Please re-run npx pod-install again.

By default, whisper.rn will use pre-built rnwhisper.xcframework for iOS. If you want to build from source, please set RNWHISPER_BUILD_FROM_SOURCE to 1 in your Podfile.

If you want to use medium or large model, the Extended Virtual Addressing capability is recommended to enable on iOS project.

Android

Add proguard rule if it's enabled in project (android/app/proguard-rules.pro):

# whisper.rn
-keep class com.rnwhisper.** { *; }

It's recommended to use ndkVersion = "24.0.8215888" (or above) in your root project build configuration for Apple Silicon Macs. Otherwise please follow this trobleshooting issue.

Expo

You will need to prebuild the project before using it. See Expo guide for more details.

Tips & Tricks

The Tips & Tricks document is a collection of tips and tricks for using whisper.rn.

Usage

import { initWhisper } from 'whisper.rn'

const whisperContext = await initWhisper({
  filePath: 'file://.../ggml-tiny.en.bin',
})

const sampleFilePath = 'file://.../sample.wav'
const options = { language: 'en' }
const { stop, promise } = whisperContext.transcribe(sampleFilePath, options)

const { result } = await promise
// result: (The inference text result from audio file)

Voice Activity Detection (VAD)

Voice Activity Detection allows you to detect speech segments in audio data using the Silero VAD model.

Initialize VAD Context

import { initWhisperVad } from 'whisper.rn'

const vadContext = await initWhisperVad({
  filePath: require('./assets/ggml-silero-v6.2.0.bin'), // VAD model file
  useGpu: true, // Use GPU acceleration (iOS only)
  nThreads: 4, // Number of threads for processing
})

Detect Speech Segments

From Audio Files

// Detect speech in audio file (supports same formats as transcribe)
const segments = await vadContext.detectSpeech(require('./assets/audio.wav'), {
  threshold: 0.5, // Speech probability threshold (0.0-1.0)
  minSpeechDurationMs: 250, // Minimum speech duration in ms
  minSilenceDurationMs: 100, // Minimum silence duration in ms
  maxSpeechDurationS: 30, // Maximum speech duration in seconds
  speechPadMs: 30, // Padding around speech segments in ms
  samplesOverlap: 0.1, // Overlap between analysis windows
})

// Also supports:
// - File paths: vadContext.detectSpeech('path/to/audio.wav', options)
// - HTTP URLs: vadContext.detectSpeech('https://example.com/audio.wav', options)
// - Base64 WAV: vadContext.detectSpeech('data:audio/wav;base64,...', options)
// - Assets: vadContext.detectSpeech(require('./assets/audio.wav'), options)

From Raw Audio Data

// Detect speech in base64 encoded float32 PCM data
const segments = await vadContext.detectSpeechData(base64AudioData, {
  threshold: 0.5,
  minSpeechDurationMs: 250,
  minSilenceDurationMs: 100,
  maxSpeechDurationS: 30,
  speechPadMs: 30,
  samplesOverlap: 0.1,
})

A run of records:
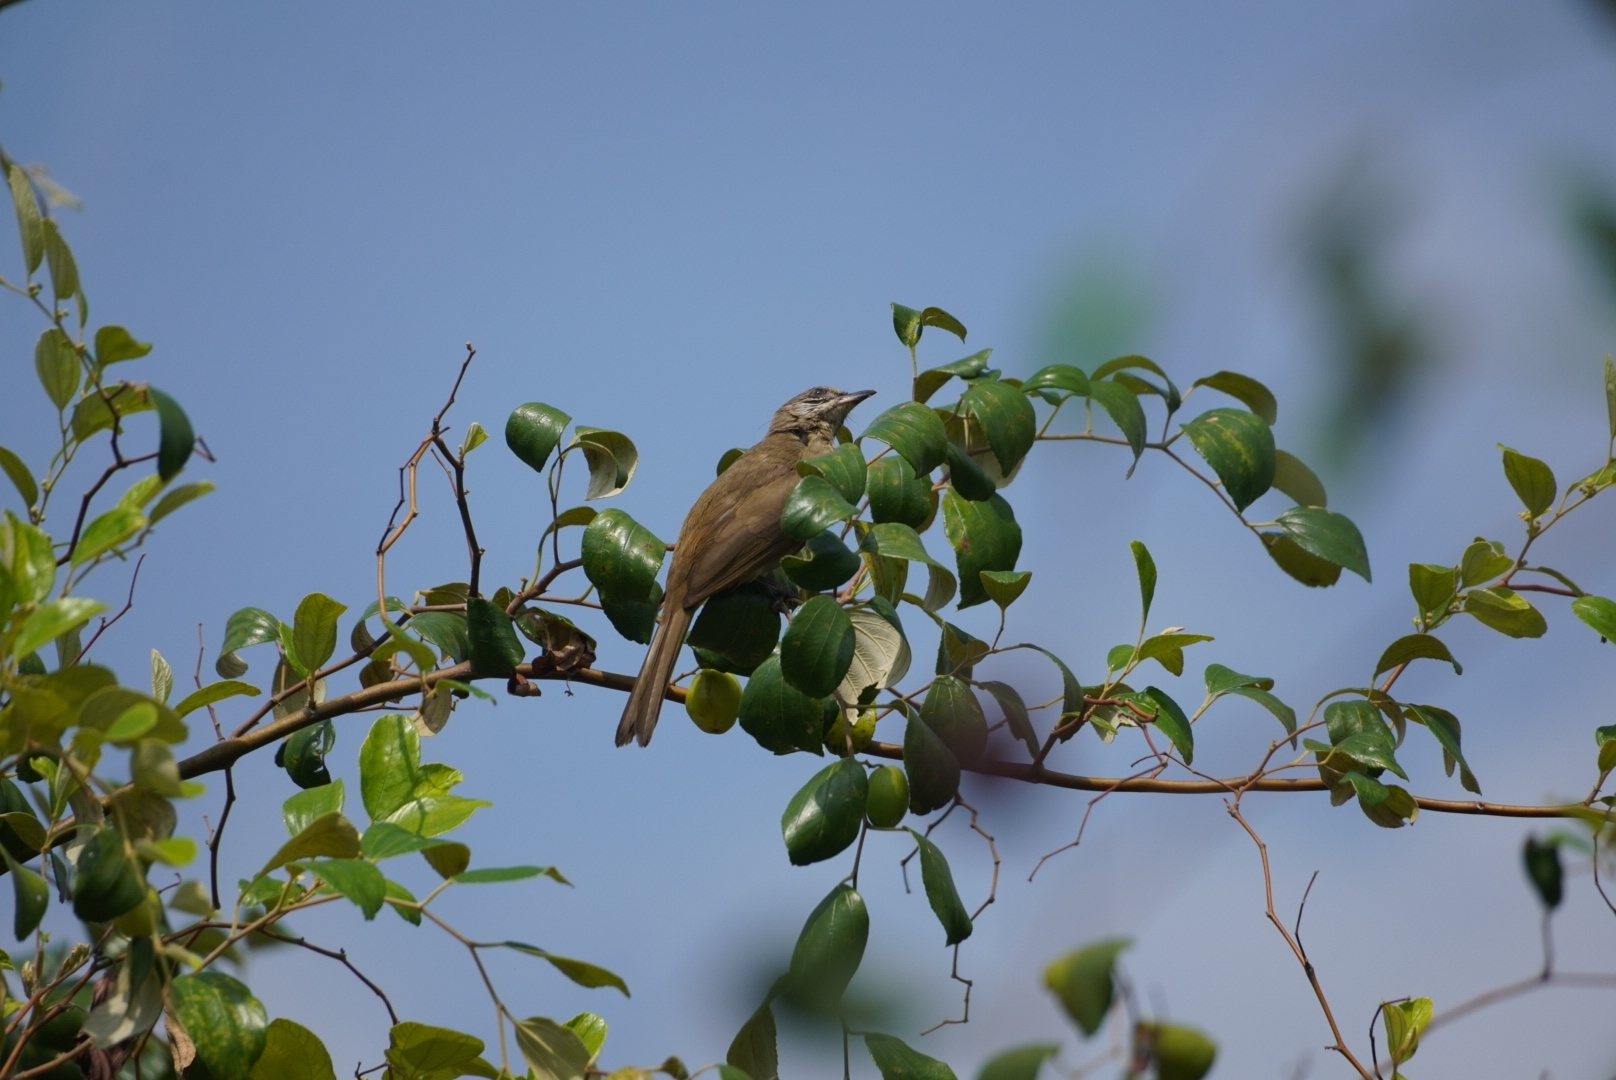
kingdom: Animalia
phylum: Chordata
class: Aves
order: Passeriformes
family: Pycnonotidae
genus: Pycnonotus
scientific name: Pycnonotus blanfordi
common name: Streak-eared bulbul
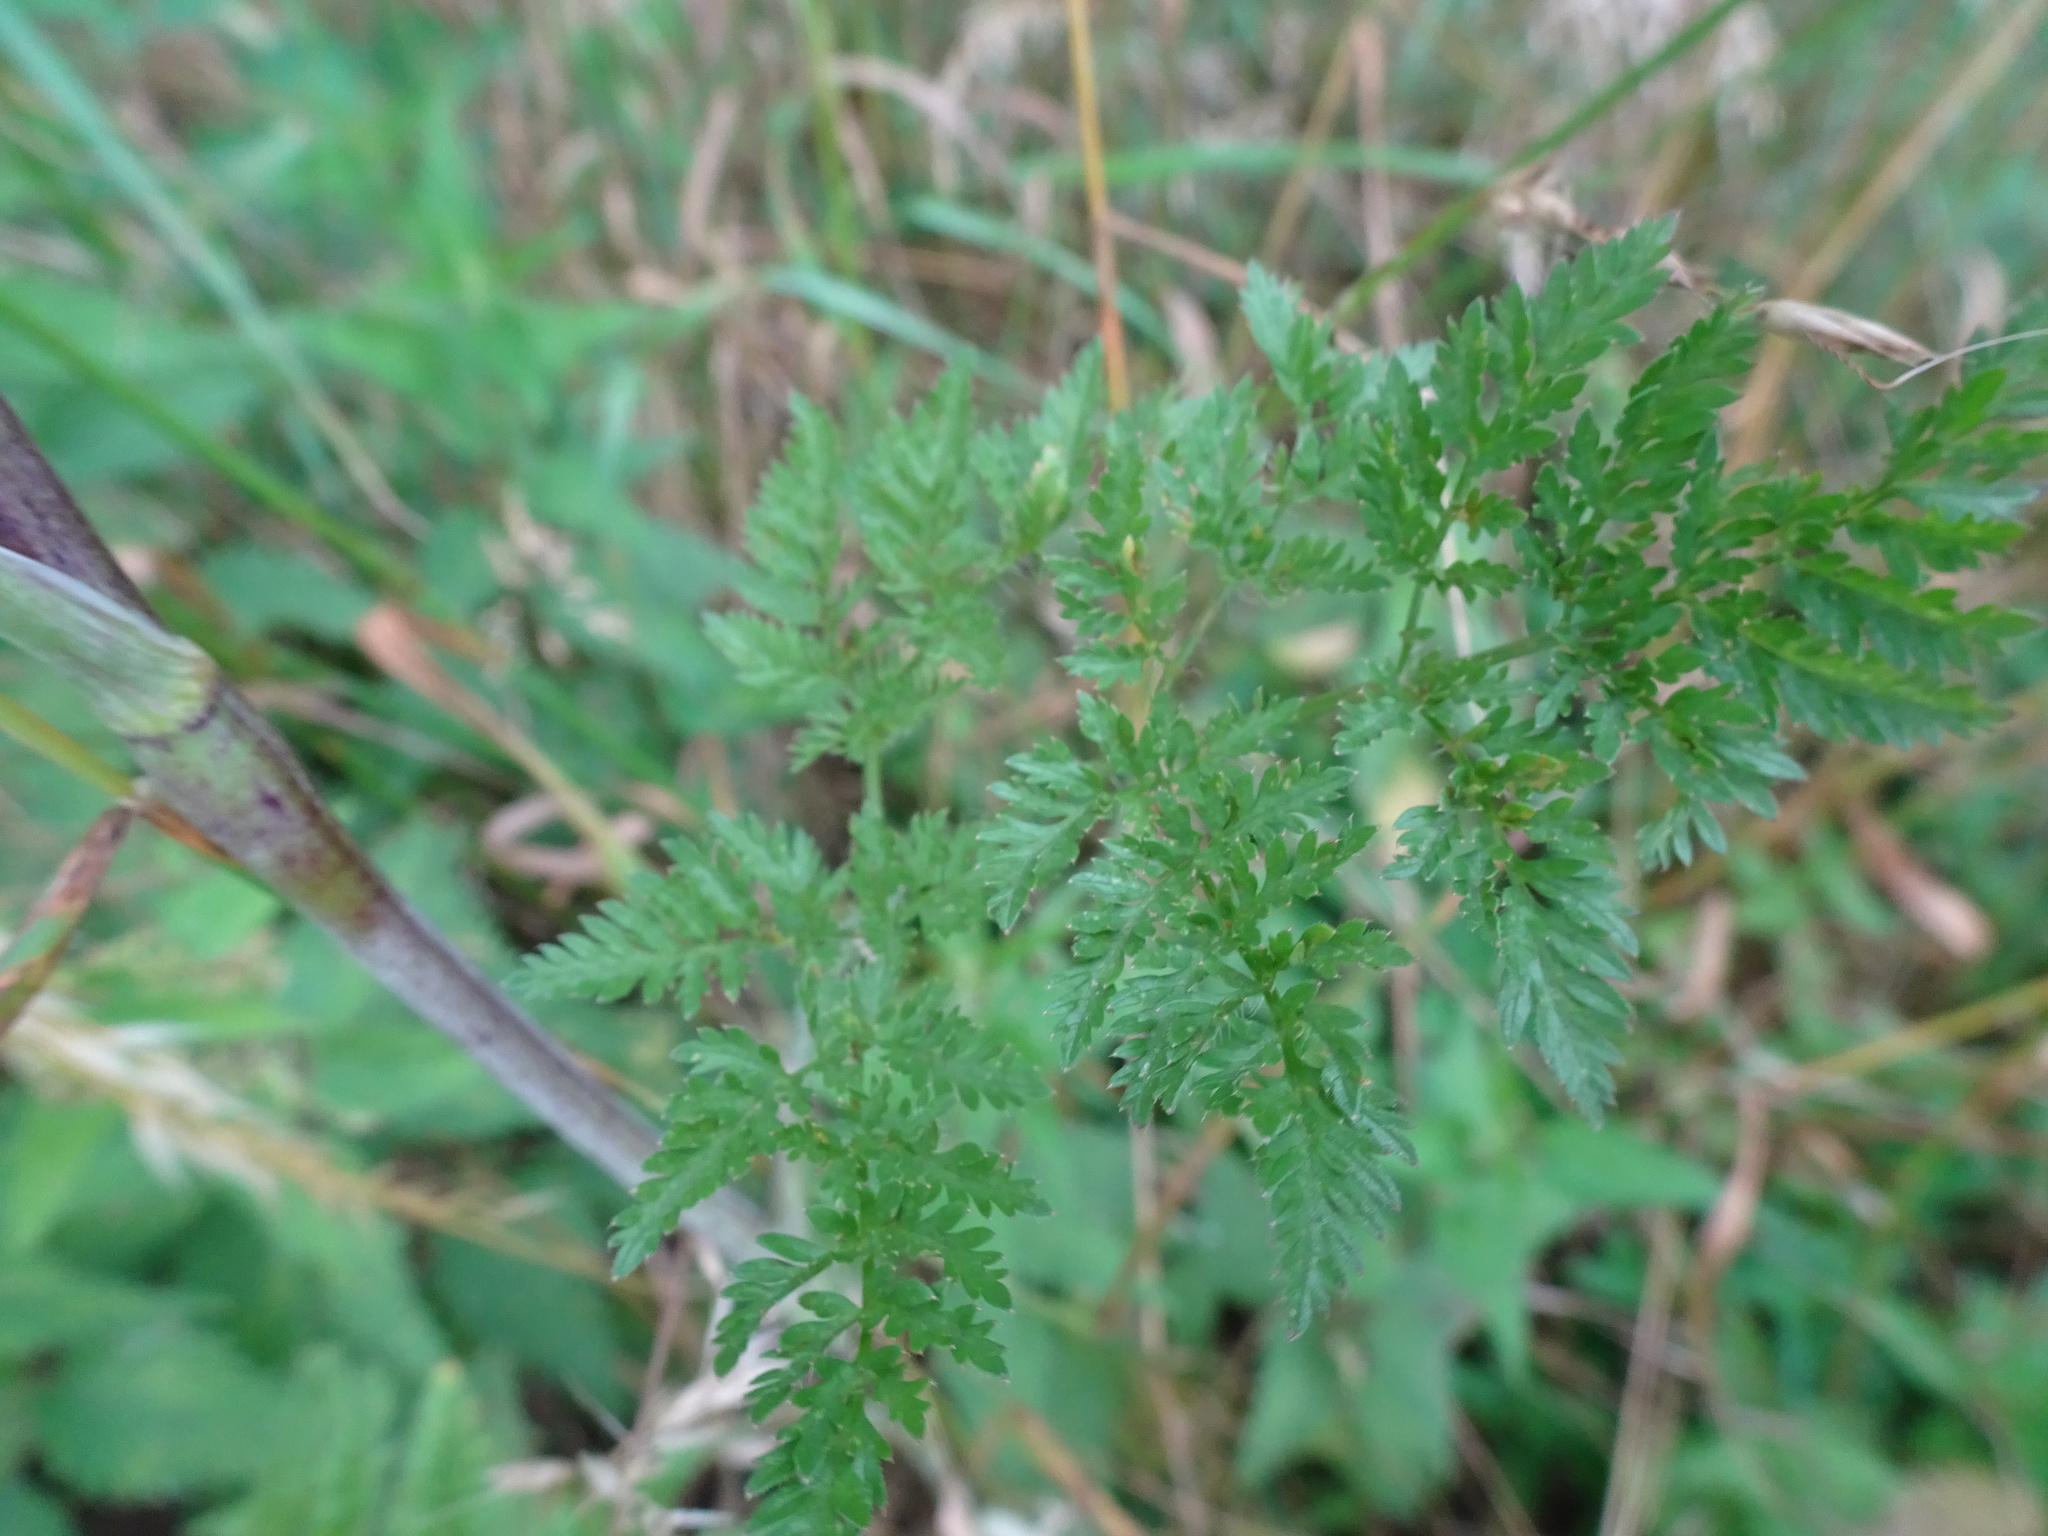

### Exercise
Decide whether each statement agrees with the whisper.rn text. Answer yes or no for each, quoting the words of the text that settle it. (a) On iOS, whisper.rn uses a pre-built framework unless told otherwise. (b) GPU acceleration for the VAD context works on Android. (c) An Expo project can use whisper.rn without being prebuilt.

### Solution for this task
(a) Yes: "By default, whisper.rn will use pre-built rnwhisper.xcframework for iOS."
(b) No: "Use GPU acceleration (iOS only)"
(c) No: "You will need to prebuild the project before using it."